The task
Write out every line of the material below verbatim, character for character, preserving all symbols, spacing, and line breaks.

(Collected data entries)
-- Opening Marker --
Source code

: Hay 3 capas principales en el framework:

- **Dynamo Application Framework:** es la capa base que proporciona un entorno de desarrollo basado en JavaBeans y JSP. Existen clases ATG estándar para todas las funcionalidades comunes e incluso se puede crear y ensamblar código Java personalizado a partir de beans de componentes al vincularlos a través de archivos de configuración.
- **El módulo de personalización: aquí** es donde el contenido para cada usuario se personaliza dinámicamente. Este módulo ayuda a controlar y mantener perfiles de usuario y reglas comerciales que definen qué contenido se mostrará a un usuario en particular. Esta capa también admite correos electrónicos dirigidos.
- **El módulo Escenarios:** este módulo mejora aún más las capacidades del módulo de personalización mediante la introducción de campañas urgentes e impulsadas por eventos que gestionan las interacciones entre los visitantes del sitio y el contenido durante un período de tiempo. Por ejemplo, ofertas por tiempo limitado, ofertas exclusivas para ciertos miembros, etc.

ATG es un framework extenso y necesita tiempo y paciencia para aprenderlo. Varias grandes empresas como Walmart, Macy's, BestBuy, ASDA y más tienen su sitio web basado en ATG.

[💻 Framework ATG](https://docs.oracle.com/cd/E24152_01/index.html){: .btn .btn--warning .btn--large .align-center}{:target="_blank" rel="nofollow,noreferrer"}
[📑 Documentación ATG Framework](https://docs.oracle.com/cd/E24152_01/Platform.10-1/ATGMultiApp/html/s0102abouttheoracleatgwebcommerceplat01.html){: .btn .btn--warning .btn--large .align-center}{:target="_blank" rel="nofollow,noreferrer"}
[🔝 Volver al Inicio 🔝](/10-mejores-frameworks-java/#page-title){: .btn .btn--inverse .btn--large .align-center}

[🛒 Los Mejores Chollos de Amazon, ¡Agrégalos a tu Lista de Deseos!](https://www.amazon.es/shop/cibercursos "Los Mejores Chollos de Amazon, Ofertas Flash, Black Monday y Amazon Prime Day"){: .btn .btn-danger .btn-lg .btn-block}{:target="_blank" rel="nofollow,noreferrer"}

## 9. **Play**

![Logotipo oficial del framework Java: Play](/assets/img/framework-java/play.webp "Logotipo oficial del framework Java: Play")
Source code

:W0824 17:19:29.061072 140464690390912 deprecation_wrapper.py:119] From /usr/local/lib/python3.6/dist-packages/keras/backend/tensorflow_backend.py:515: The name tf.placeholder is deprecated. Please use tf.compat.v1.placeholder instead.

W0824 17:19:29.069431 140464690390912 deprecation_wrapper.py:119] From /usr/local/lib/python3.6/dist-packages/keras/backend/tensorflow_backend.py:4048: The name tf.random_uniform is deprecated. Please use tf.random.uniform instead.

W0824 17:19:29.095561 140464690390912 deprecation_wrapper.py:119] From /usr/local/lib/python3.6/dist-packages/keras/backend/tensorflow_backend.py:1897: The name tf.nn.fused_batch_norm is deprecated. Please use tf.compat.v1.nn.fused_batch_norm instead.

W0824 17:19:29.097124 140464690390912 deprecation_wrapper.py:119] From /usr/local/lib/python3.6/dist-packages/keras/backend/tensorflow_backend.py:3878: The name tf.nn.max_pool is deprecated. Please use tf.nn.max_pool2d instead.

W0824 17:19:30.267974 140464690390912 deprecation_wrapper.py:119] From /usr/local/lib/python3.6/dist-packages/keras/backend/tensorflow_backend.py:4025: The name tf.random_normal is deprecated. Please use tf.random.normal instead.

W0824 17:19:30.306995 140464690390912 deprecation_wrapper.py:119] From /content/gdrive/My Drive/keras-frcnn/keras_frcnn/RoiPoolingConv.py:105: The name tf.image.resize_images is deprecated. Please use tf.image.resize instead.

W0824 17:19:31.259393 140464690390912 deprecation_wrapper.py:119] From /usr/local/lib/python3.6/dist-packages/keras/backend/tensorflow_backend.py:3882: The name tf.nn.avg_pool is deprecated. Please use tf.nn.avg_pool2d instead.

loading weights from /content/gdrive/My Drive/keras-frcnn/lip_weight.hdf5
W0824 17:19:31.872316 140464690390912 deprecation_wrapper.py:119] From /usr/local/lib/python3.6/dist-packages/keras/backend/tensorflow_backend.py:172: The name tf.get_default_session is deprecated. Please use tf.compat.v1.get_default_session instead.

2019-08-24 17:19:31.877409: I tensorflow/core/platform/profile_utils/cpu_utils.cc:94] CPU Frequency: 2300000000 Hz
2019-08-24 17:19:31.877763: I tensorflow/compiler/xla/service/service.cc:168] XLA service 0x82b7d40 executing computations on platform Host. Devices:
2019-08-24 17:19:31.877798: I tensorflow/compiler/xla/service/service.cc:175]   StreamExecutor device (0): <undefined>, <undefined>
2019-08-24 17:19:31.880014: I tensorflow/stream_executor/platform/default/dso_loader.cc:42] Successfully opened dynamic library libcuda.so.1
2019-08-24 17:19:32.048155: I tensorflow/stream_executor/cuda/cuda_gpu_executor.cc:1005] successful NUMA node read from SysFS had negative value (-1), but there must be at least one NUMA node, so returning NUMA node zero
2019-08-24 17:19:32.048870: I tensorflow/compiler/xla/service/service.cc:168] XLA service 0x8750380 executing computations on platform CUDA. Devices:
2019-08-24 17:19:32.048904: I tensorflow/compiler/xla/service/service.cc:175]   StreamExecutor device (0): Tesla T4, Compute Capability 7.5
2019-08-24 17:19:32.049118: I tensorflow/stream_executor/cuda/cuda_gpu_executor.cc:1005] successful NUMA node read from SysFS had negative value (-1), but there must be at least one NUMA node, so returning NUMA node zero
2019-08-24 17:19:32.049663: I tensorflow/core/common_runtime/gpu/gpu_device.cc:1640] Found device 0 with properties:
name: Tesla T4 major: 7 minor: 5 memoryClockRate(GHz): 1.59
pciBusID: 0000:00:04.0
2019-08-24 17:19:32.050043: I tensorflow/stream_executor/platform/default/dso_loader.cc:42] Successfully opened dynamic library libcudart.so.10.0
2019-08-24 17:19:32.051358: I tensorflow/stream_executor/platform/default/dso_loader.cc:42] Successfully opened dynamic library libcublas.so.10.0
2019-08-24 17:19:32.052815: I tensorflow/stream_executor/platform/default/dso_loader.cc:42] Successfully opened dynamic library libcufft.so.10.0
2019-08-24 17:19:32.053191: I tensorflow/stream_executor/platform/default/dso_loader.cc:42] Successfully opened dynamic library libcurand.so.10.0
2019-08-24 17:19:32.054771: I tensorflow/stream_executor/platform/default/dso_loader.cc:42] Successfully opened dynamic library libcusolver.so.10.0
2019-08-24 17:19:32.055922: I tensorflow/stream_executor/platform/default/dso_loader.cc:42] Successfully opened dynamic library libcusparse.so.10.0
-- Closing Marker --
Task solution
Source code

: Hay 3 capas principales en el framework:

- **Dynamo Application Framework:** es la capa base que proporciona un entorno de desarrollo basado en JavaBeans y JSP. Existen clases ATG estándar para todas las funcionalidades comunes e incluso se puede crear y ensamblar código Java personalizado a partir de beans de componentes al vincularlos a través de archivos de configuración.
- **El módulo de personalización: aquí** es donde el contenido para cada usuario se personaliza dinámicamente. Este módulo ayuda a controlar y mantener perfiles de usuario y reglas comerciales que definen qué contenido se mostrará a un usuario en particular. Esta capa también admite correos electrónicos dirigidos.
- **El módulo Escenarios:** este módulo mejora aún más las capacidades del módulo de personalización mediante la introducción de campañas urgentes e impulsadas por eventos que gestionan las interacciones entre los visitantes del sitio y el contenido durante un período de tiempo. Por ejemplo, ofertas por tiempo limitado, ofertas exclusivas para ciertos miembros, etc.

ATG es un framework extenso y necesita tiempo y paciencia para aprenderlo. Varias grandes empresas como Walmart, Macy's, BestBuy, ASDA y más tienen su sitio web basado en ATG.

[💻 Framework ATG](https://docs.oracle.com/cd/E24152_01/index.html){: .btn .btn--warning .btn--large .align-center}{:target="_blank" rel="nofollow,noreferrer"}
[📑 Documentación ATG Framework](https://docs.oracle.com/cd/E24152_01/Platform.10-1/ATGMultiApp/html/s0102abouttheoracleatgwebcommerceplat01.html){: .btn .btn--warning .btn--large .align-center}{:target="_blank" rel="nofollow,noreferrer"}
[🔝 Volver al Inicio 🔝](/10-mejores-frameworks-java/#page-title){: .btn .btn--inverse .btn--large .align-center}

[🛒 Los Mejores Chollos de Amazon, ¡Agrégalos a tu Lista de Deseos!](https://www.amazon.es/shop/cibercursos "Los Mejores Chollos de Amazon, Ofertas Flash, Black Monday y Amazon Prime Day"){: .btn .btn-danger .btn-lg .btn-block}{:target="_blank" rel="nofollow,noreferrer"}

## 9. **Play**

![Logotipo oficial del framework Java: Play](/assets/img/framework-java/play.webp "Logotipo oficial del framework Java: Play")
Source code

:W0824 17:19:29.061072 140464690390912 deprecation_wrapper.py:119] From /usr/local/lib/python3.6/dist-packages/keras/backend/tensorflow_backend.py:515: The name tf.placeholder is deprecated. Please use tf.compat.v1.placeholder instead.

W0824 17:19:29.069431 140464690390912 deprecation_wrapper.py:119] From /usr/local/lib/python3.6/dist-packages/keras/backend/tensorflow_backend.py:4048: The name tf.random_uniform is deprecated. Please use tf.random.uniform instead.

W0824 17:19:29.095561 140464690390912 deprecation_wrapper.py:119] From /usr/local/lib/python3.6/dist-packages/keras/backend/tensorflow_backend.py:1897: The name tf.nn.fused_batch_norm is deprecated. Please use tf.compat.v1.nn.fused_batch_norm instead.

W0824 17:19:29.097124 140464690390912 deprecation_wrapper.py:119] From /usr/local/lib/python3.6/dist-packages/keras/backend/tensorflow_backend.py:3878: The name tf.nn.max_pool is deprecated. Please use tf.nn.max_pool2d instead.

W0824 17:19:30.267974 140464690390912 deprecation_wrapper.py:119] From /usr/local/lib/python3.6/dist-packages/keras/backend/tensorflow_backend.py:4025: The name tf.random_normal is deprecated. Please use tf.random.normal instead.

W0824 17:19:30.306995 140464690390912 deprecation_wrapper.py:119] From /content/gdrive/My Drive/keras-frcnn/keras_frcnn/RoiPoolingConv.py:105: The name tf.image.resize_images is deprecated. Please use tf.image.resize instead.

W0824 17:19:31.259393 140464690390912 deprecation_wrapper.py:119] From /usr/local/lib/python3.6/dist-packages/keras/backend/tensorflow_backend.py:3882: The name tf.nn.avg_pool is deprecated. Please use tf.nn.avg_pool2d instead.

loading weights from /content/gdrive/My Drive/keras-frcnn/lip_weight.hdf5
W0824 17:19:31.872316 140464690390912 deprecation_wrapper.py:119] From /usr/local/lib/python3.6/dist-packages/keras/backend/tensorflow_backend.py:172: The name tf.get_default_session is deprecated. Please use tf.compat.v1.get_default_session instead.

2019-08-24 17:19:31.877409: I tensorflow/core/platform/profile_utils/cpu_utils.cc:94] CPU Frequency: 2300000000 Hz
2019-08-24 17:19:31.877763: I tensorflow/compiler/xla/service/service.cc:168] XLA service 0x82b7d40 executing computations on platform Host. Devices:
2019-08-24 17:19:31.877798: I tensorflow/compiler/xla/service/service.cc:175]   StreamExecutor device (0): <undefined>, <undefined>
2019-08-24 17:19:31.880014: I tensorflow/stream_executor/platform/default/dso_loader.cc:42] Successfully opened dynamic library libcuda.so.1
2019-08-24 17:19:32.048155: I tensorflow/stream_executor/cuda/cuda_gpu_executor.cc:1005] successful NUMA node read from SysFS had negative value (-1), but there must be at least one NUMA node, so returning NUMA node zero
2019-08-24 17:19:32.048870: I tensorflow/compiler/xla/service/service.cc:168] XLA service 0x8750380 executing computations on platform CUDA. Devices:
2019-08-24 17:19:32.048904: I tensorflow/compiler/xla/service/service.cc:175]   StreamExecutor device (0): Tesla T4, Compute Capability 7.5
2019-08-24 17:19:32.049118: I tensorflow/stream_executor/cuda/cuda_gpu_executor.cc:1005] successful NUMA node read from SysFS had negative value (-1), but there must be at least one NUMA node, so returning NUMA node zero
2019-08-24 17:19:32.049663: I tensorflow/core/common_runtime/gpu/gpu_device.cc:1640] Found device 0 with properties:
name: Tesla T4 major: 7 minor: 5 memoryClockRate(GHz): 1.59
pciBusID: 0000:00:04.0
2019-08-24 17:19:32.050043: I tensorflow/stream_executor/platform/default/dso_loader.cc:42] Successfully opened dynamic library libcudart.so.10.0
2019-08-24 17:19:32.051358: I tensorflow/stream_executor/platform/default/dso_loader.cc:42] Successfully opened dynamic library libcublas.so.10.0
2019-08-24 17:19:32.052815: I tensorflow/stream_executor/platform/default/dso_loader.cc:42] Successfully opened dynamic library libcufft.so.10.0
2019-08-24 17:19:32.053191: I tensorflow/stream_executor/platform/default/dso_loader.cc:42] Successfully opened dynamic library libcurand.so.10.0
2019-08-24 17:19:32.054771: I tensorflow/stream_executor/platform/default/dso_loader.cc:42] Successfully opened dynamic library libcusolver.so.10.0
2019-08-24 17:19:32.055922: I tensorflow/stream_executor/platform/default/dso_loader.cc:42] Successfully opened dynamic library libcusparse.so.10.0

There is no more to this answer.